--- DOCUMENT SECTION ---

It’s not common to need that many pulls nor is it hard to build your own images....

hamiltont · on Aug 24, 2020

Do you run a local registry? Any high-quality articles/youtube talks to share? I'm about to set one up for our own little cluster (~5 machines, ~75 containers). I know tons about docker engine, and a fair bit about the registry, but it's always nice to watch a "lessons learned from actually doing this in production" talk to know what mistakes to avoid

oppositelock · on Aug 24, 2020

I run tens of thousands of docker images in production, or rather, tens of thousands of copies of a few hundred images.

If you do something like this, you absolutely MUST have a local registry.

Harbor [1], JFrog [2], and Quay [3] would be the first ones that I look at.

--- GIVEN INFORMATION ---

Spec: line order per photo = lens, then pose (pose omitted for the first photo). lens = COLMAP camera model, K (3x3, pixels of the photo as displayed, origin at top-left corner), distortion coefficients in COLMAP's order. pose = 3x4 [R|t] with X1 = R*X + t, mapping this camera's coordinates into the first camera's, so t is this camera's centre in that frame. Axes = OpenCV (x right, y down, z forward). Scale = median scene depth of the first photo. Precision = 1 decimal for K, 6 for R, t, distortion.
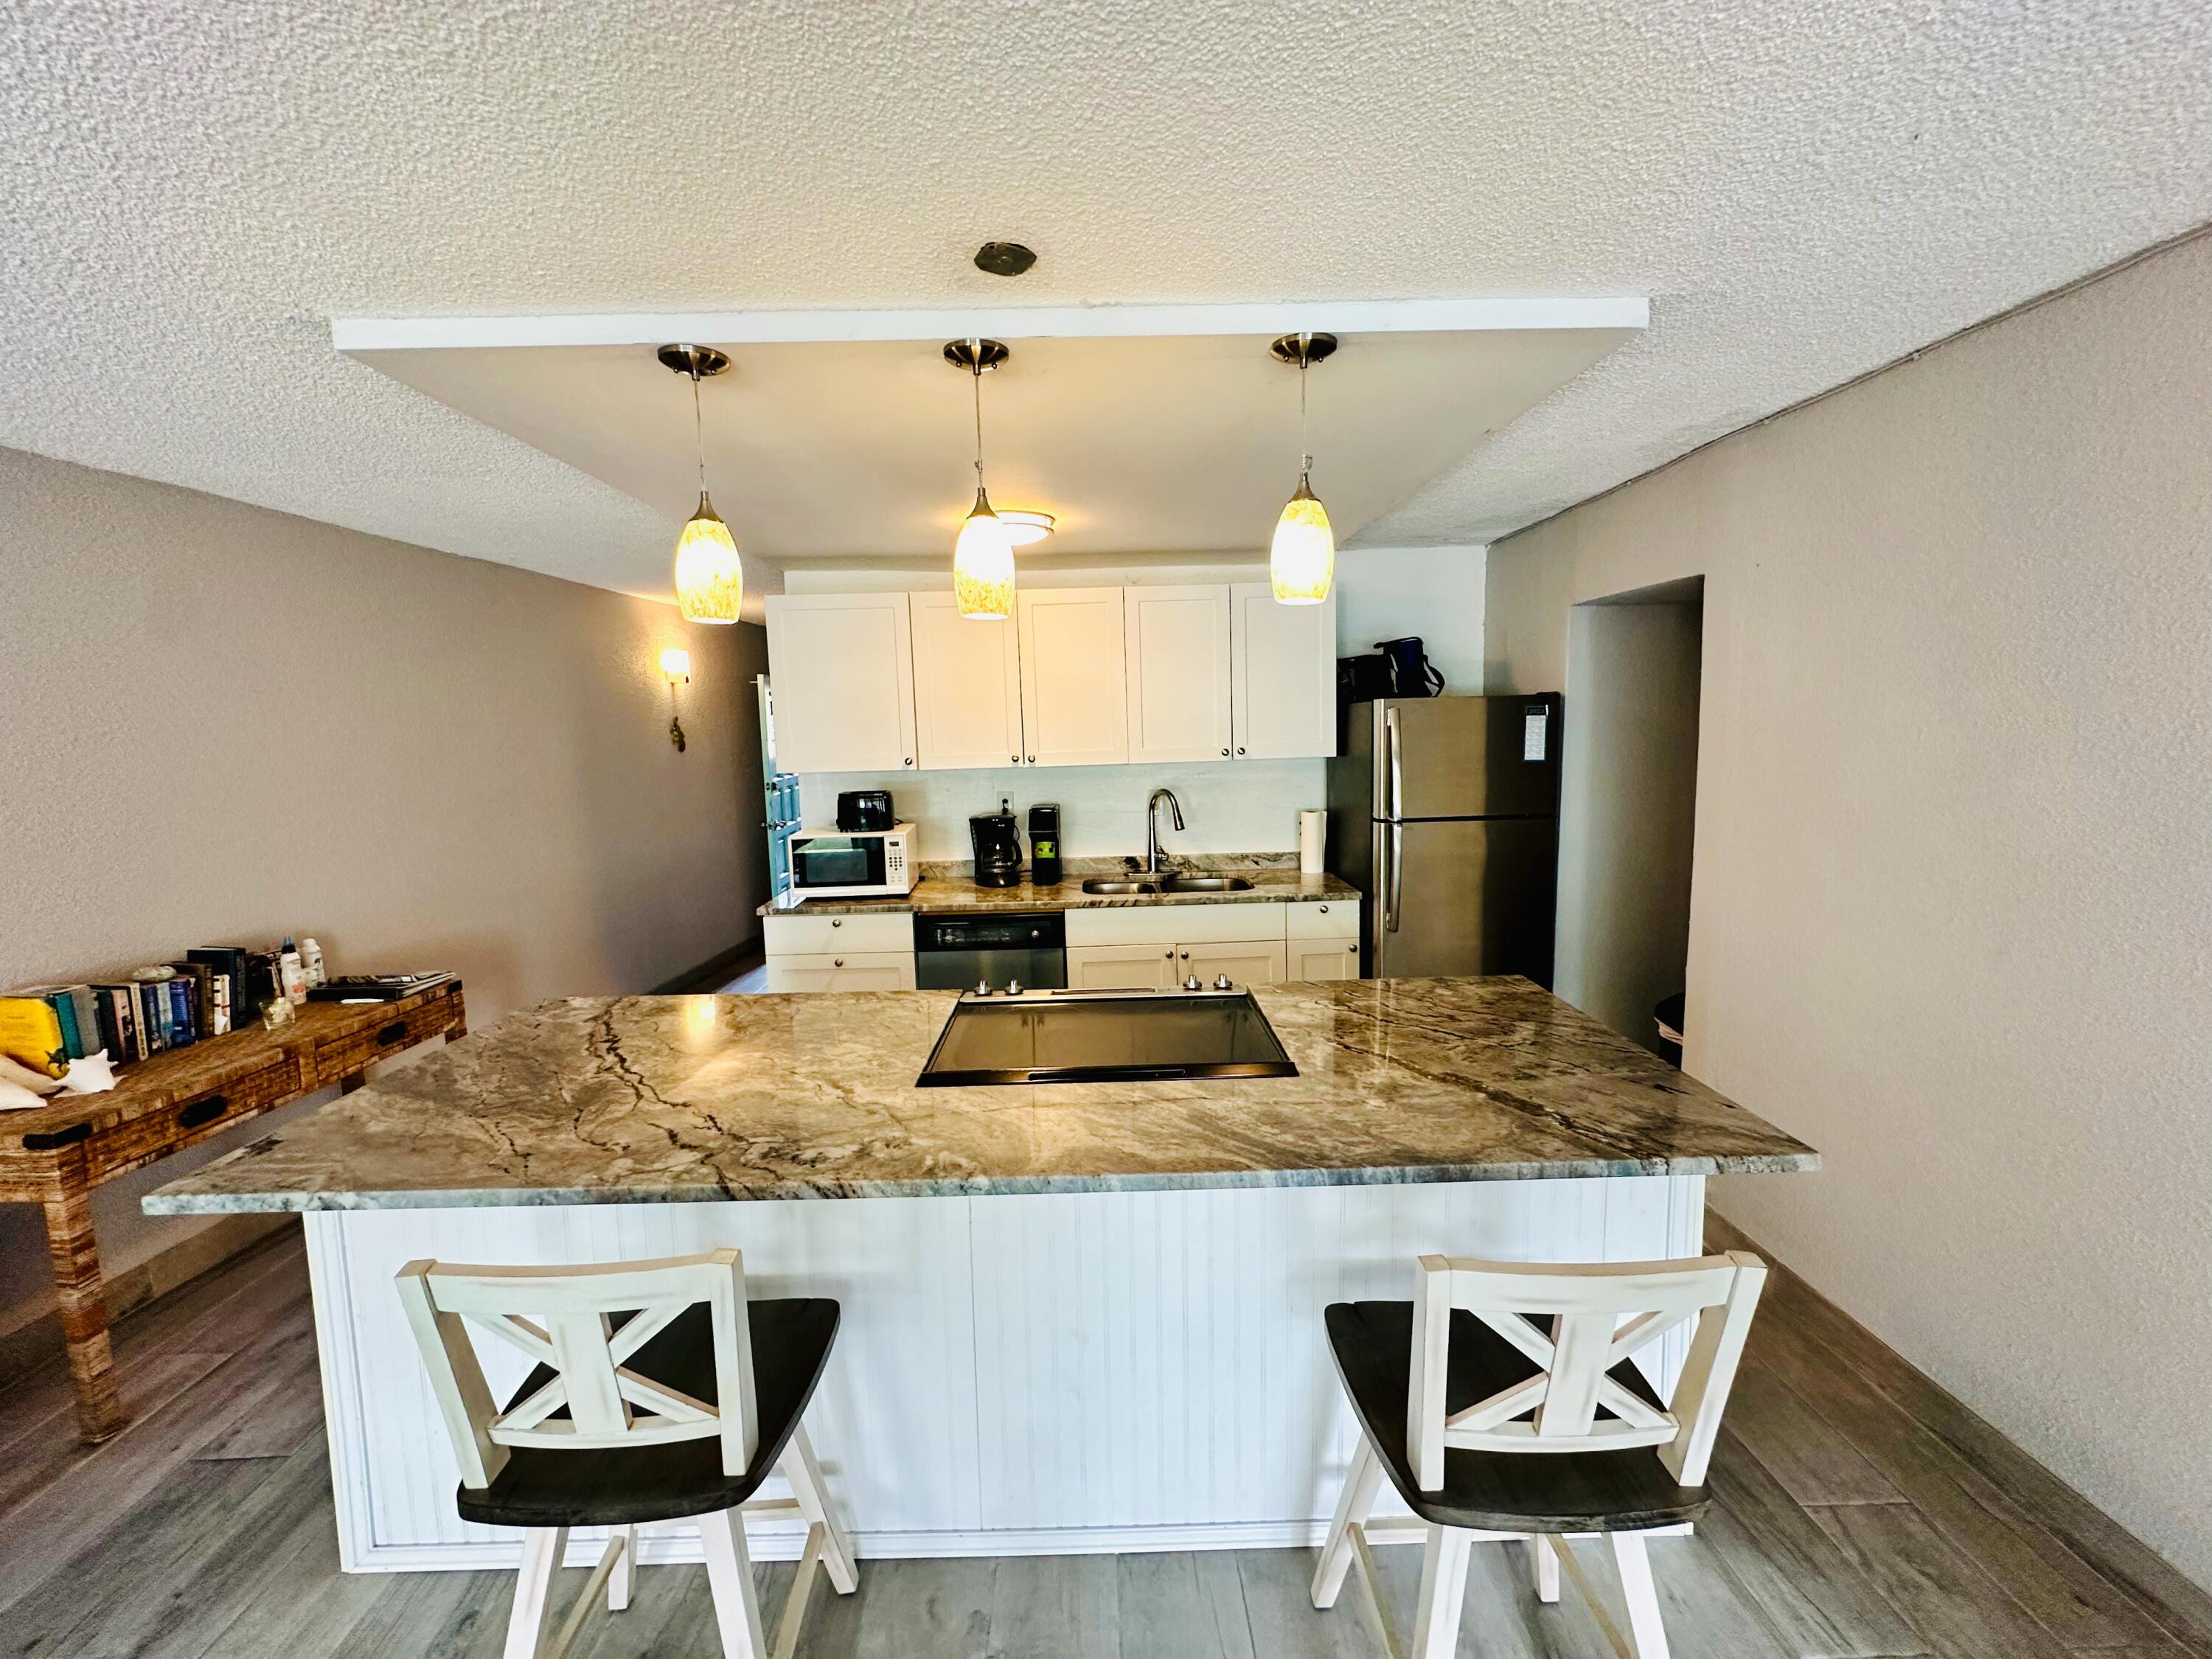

---

REQUIRED ACTIONS:
**A.** Name every registry product that the docker registry thread recommends looking at.
**B.** Resume the docker registry thread from its last sentence and carry it forward.
The listing has no connection to the docker registry thread.

ANSWERS FOR THE EXERCISE:
**A.** Harbor, JFrog, Quay

**B.**
Harbor is open source, free, and a member of the CNCF. You will need to do a little bit of work to set it up to scale properly. JFrog offers a SaaS registry, but you will pay big $$ based on pull traffic. Their commercial site license is about $3k/year. Quay is older than either of them, stable, and high quality. I'd start with Harbor these days.

[1] https://goharbor.io/ [2] https://www.jfrog.com/confluence/display/JFROG/JFrog+Artifac... [3] https://quay.io/

manquer · on Aug 25, 2020

Just to add all the major cloud service providers provide registries ACR /ECR/GCR etc . If you run k8s service with one of the them in my experience it is best to use the corresponding registry.

I have pulled and run 20k times a 1GB image in less than 10-15 minutes without breaking a sweat.

Finally GitHub packages offers a registry out of the box . It is great for CI and devs to access . I generally have the tags mirrored from tags GitHub for production to ACR .

threeseed · on Aug 25, 2020

Github Docker Registry is a mess and should be avoided at all costs.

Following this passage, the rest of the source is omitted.